Page excerpt:
════════

Inquiries reveal that more than 10,000 tonnes of potatoes were shipped out over the last two weeks of December. Exporters say they have confirmed orders for supply of 20,000-30,000 tonnes in January, while expecting that total exports this year would cross 200,000 tonnes. In 2013, lower output in Iran amidst a bigger crop here had provided the potato exports in a big way, after a lull of two years. But export volumes had fallen short of the target of 200,000 tonnes chiefly for two reasons: Russia had initially bought Pakistani potatoes in small quantities and, later on, suspended imports on quarantine issues. And, there was no big demand in the region, except in Iran.

“In exports of perishable items, gravity of trade is the key to success,” says a Karachi-based exporter. “We export fruits and vegetables to far away markets like Europe and Africa but we can’t immediately meet their temporary shortfalls.”

Sri Lanka this year has provided Pakistan this kind of opportunity. “Had demand risen suddenly in a distant market, we won’t have been able to capture it. We’ve got lots of orders from Sri Lanka because the buyers there know that we can meet their demand quickly,” explained another exporter.

════════

Information given:
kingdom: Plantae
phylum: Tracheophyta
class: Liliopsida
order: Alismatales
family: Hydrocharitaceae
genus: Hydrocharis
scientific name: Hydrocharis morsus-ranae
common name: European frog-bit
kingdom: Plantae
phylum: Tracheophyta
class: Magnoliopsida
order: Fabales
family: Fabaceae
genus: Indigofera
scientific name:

════════

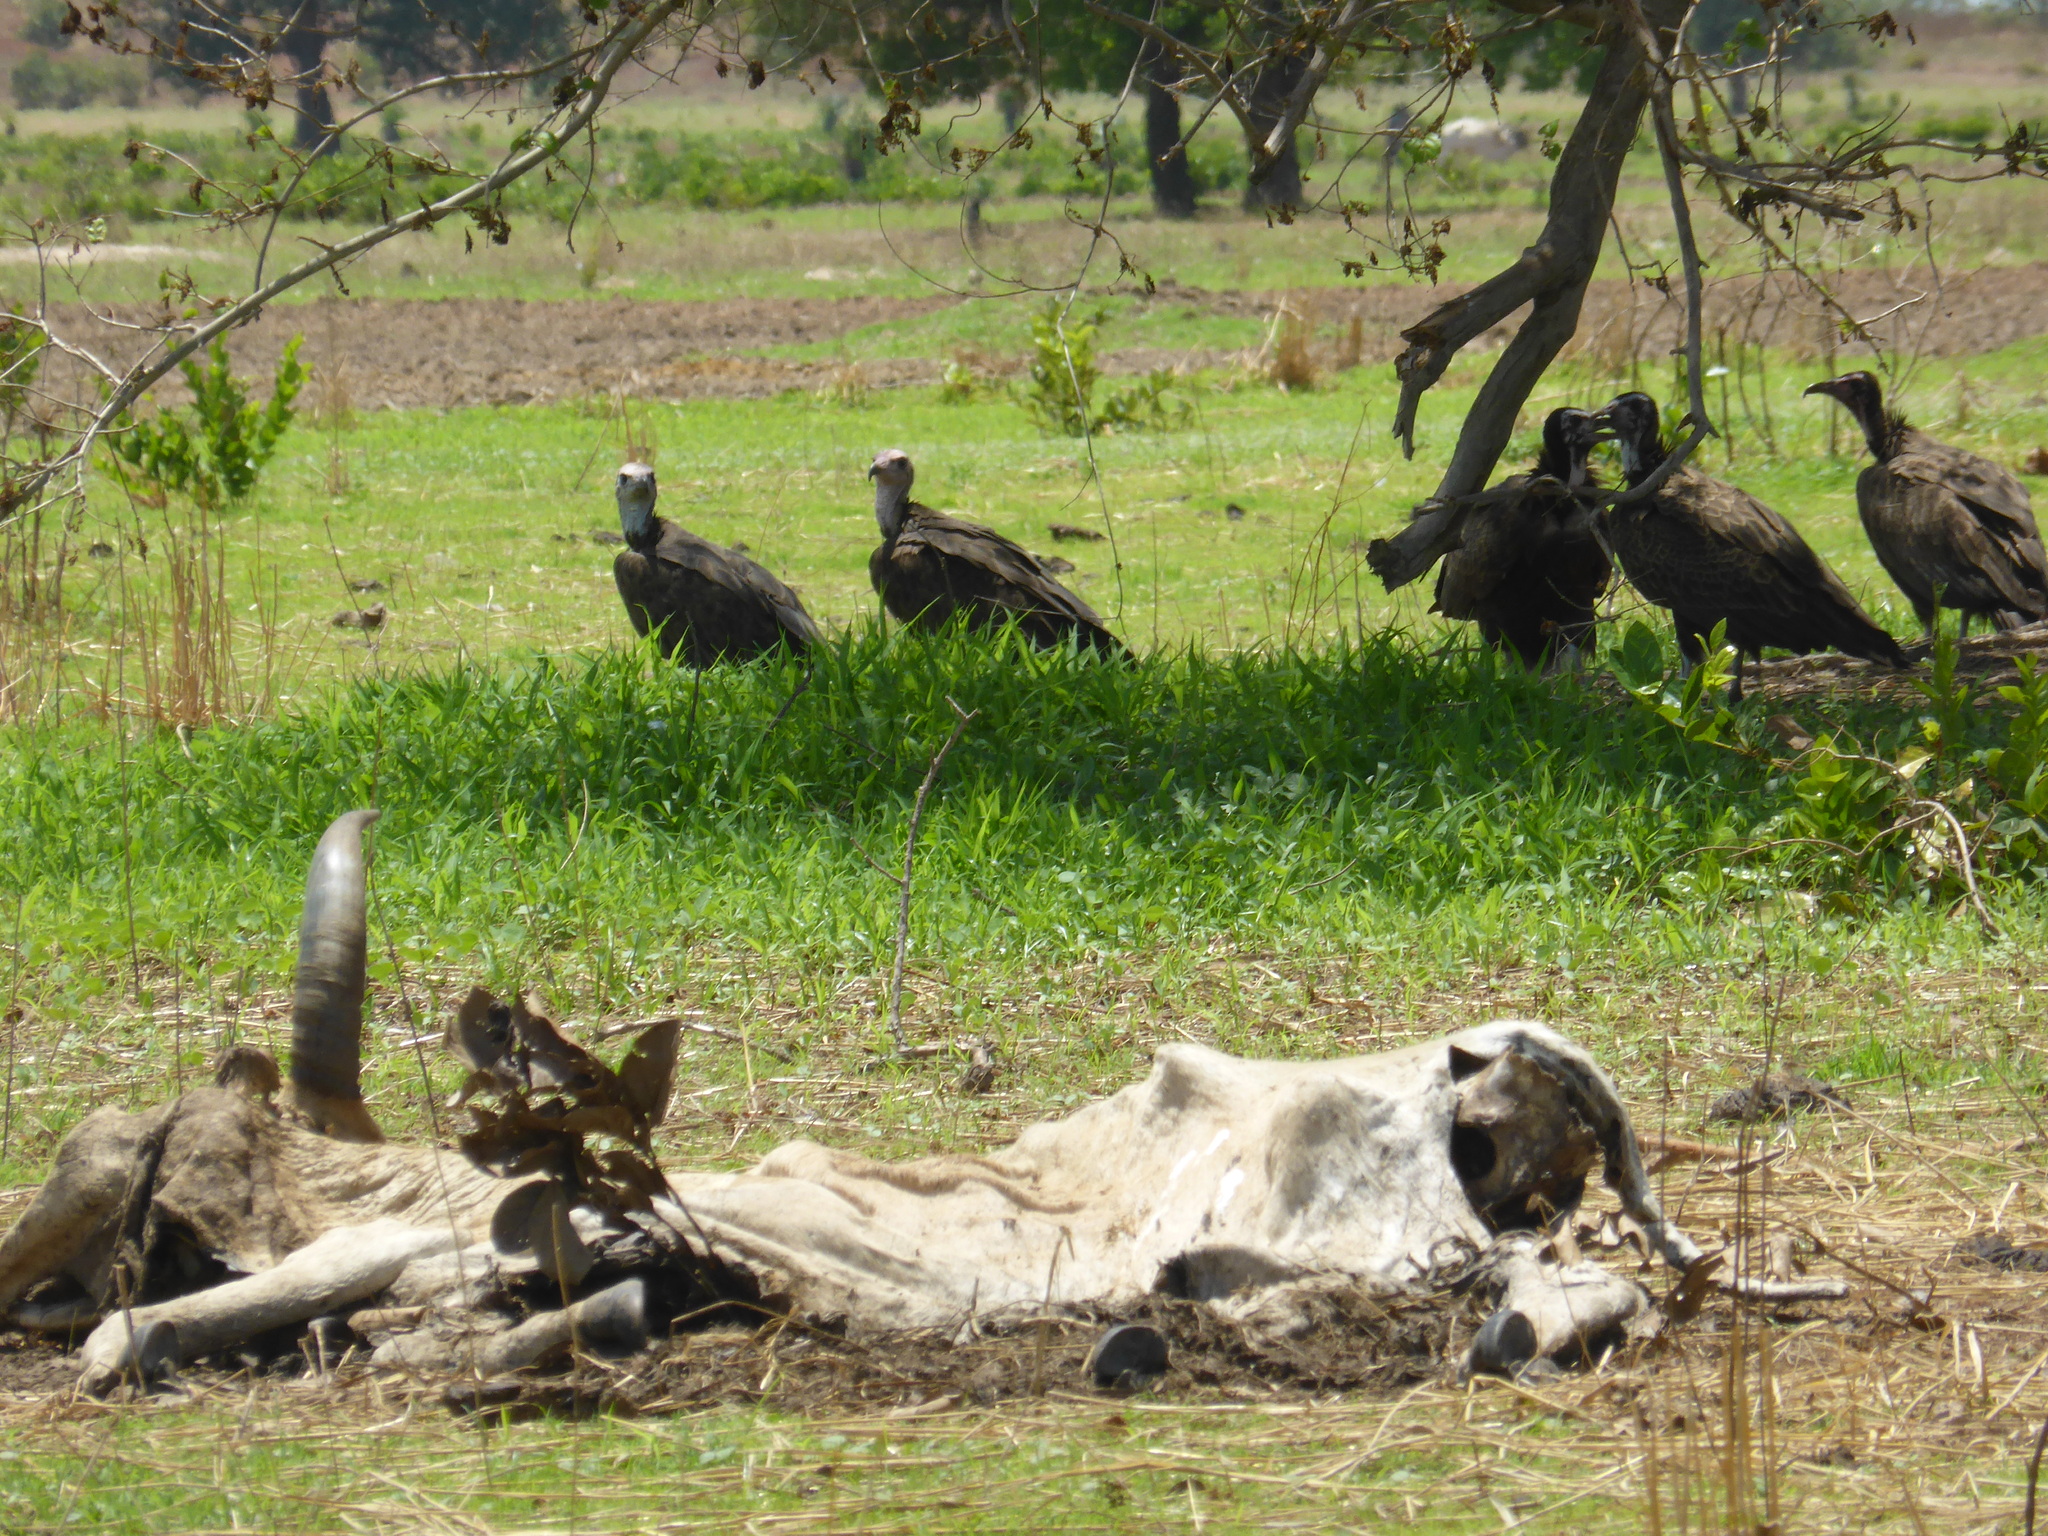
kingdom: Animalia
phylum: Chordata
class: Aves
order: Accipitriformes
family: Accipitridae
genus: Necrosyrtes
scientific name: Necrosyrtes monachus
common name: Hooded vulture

════════

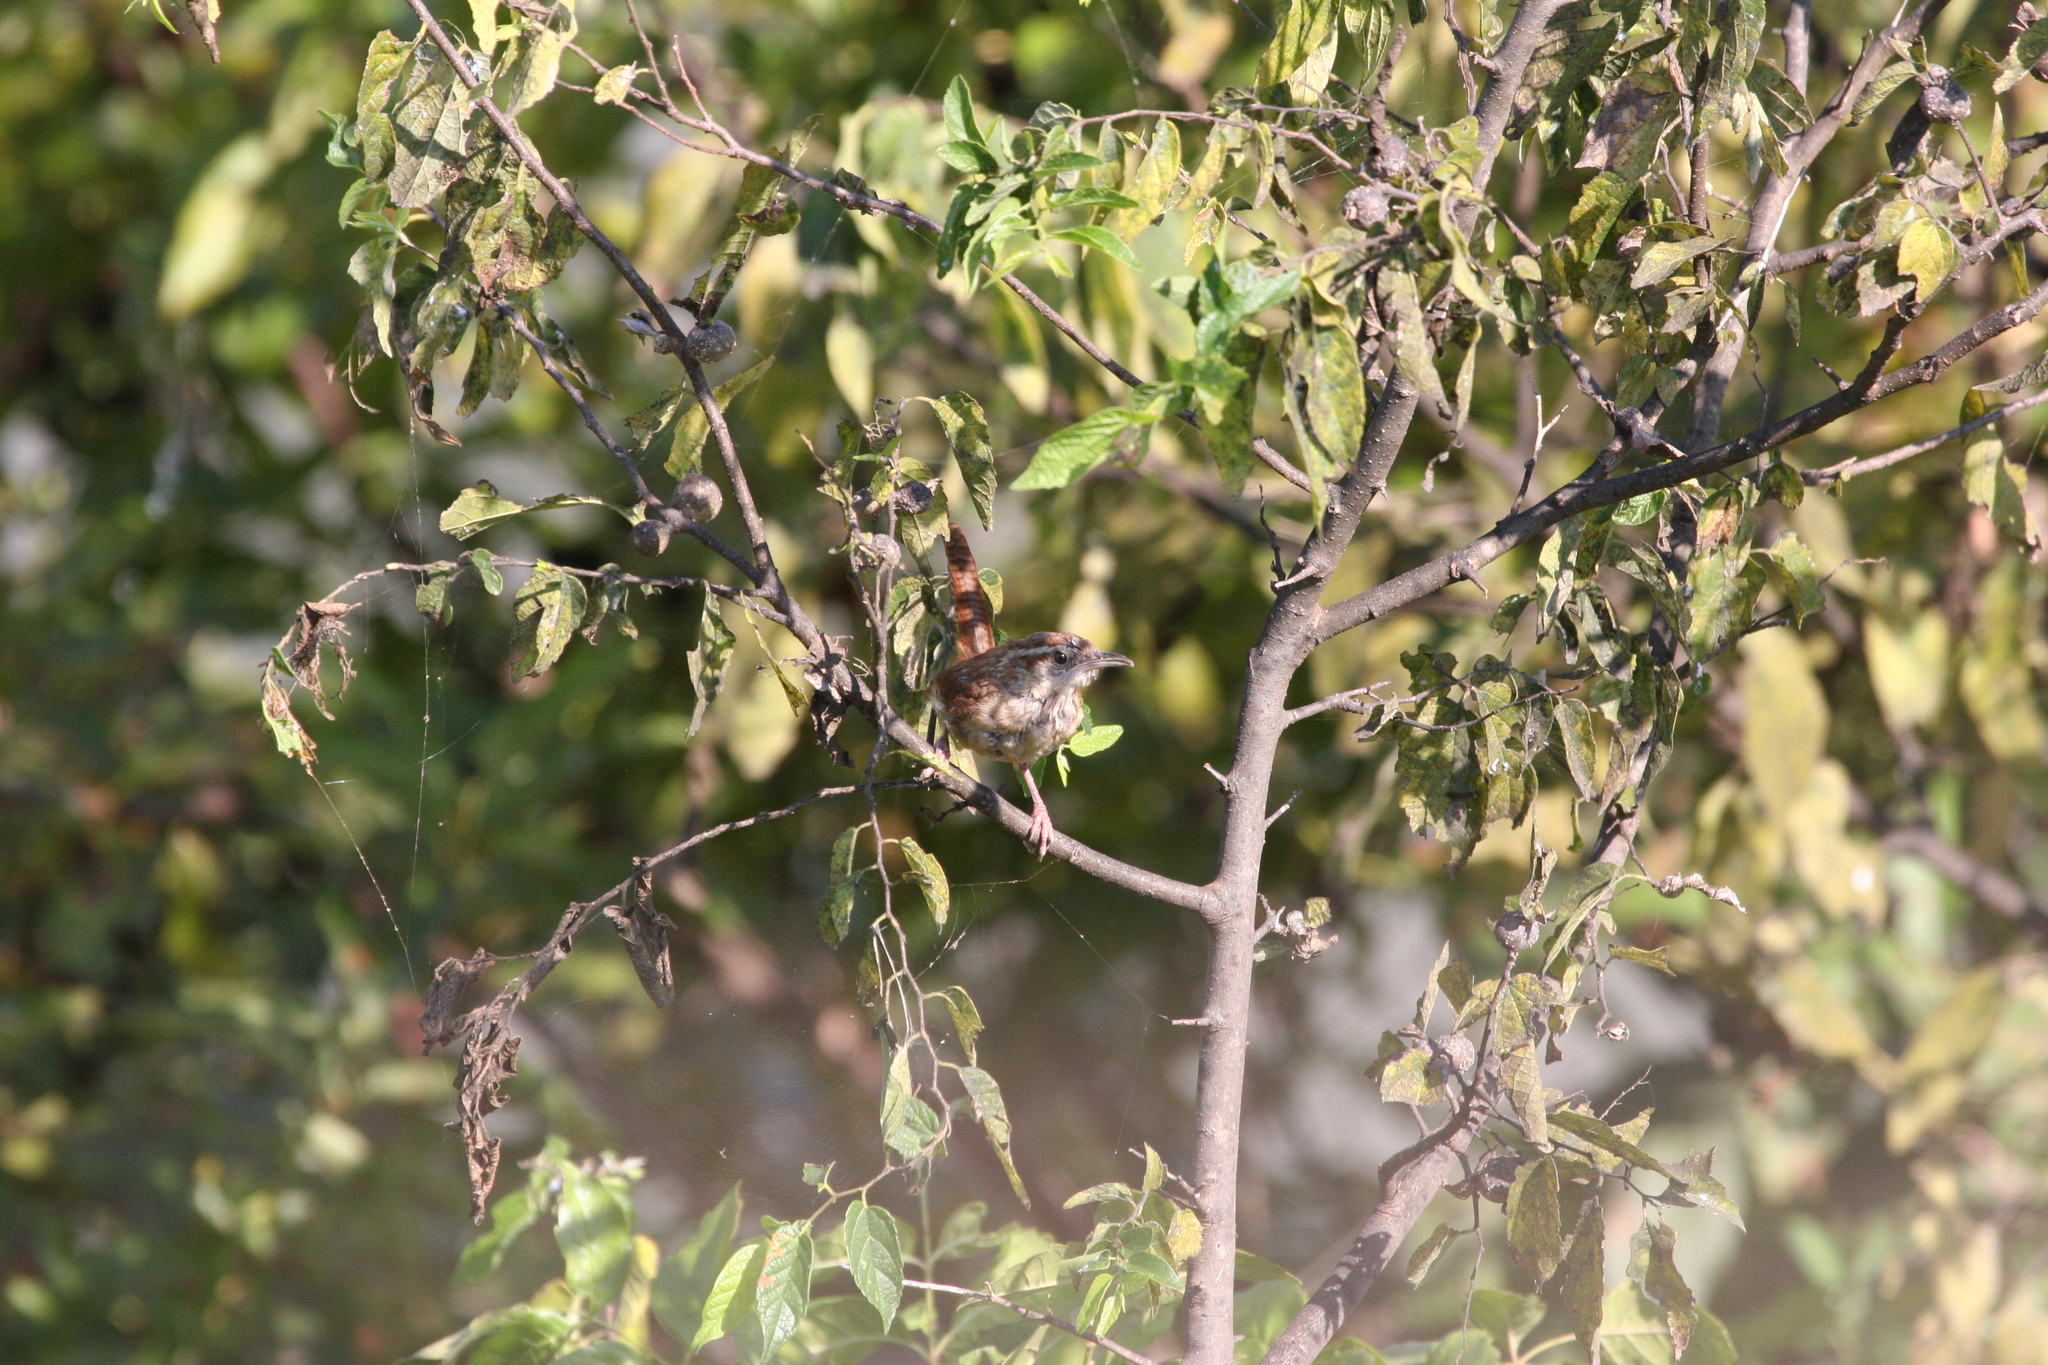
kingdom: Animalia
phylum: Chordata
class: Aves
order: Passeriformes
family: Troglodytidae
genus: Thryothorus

════════

Short exercise A:
According to the potato export text, how many tonnes of potatoes were shipped out over the last two weeks of December?
Short exercise B:
Arrange the stretch of the entries from the line containing "order: Alismatales" through the line containing "genus: Indigofera" as a JSON list of strings, one string per line, leaving out any blank lines.
The potato export text and the entries have nothing to do with each other.

Expected output A:
More than 10,000 tonnes.

Expected output B:
[
  "order: Alismatales",
  "family: Hydrocharitaceae",
  "genus: Hydrocharis",
  "scientific name: Hydrocharis morsus-ranae",
  "common name: European frog-bit",
  "kingdom: Plantae",
  "phylum: Tracheophyta",
  "class: Magnoliopsida",
  "order: Fabales",
  "family: Fabaceae",
  "genus: Indigofera"
]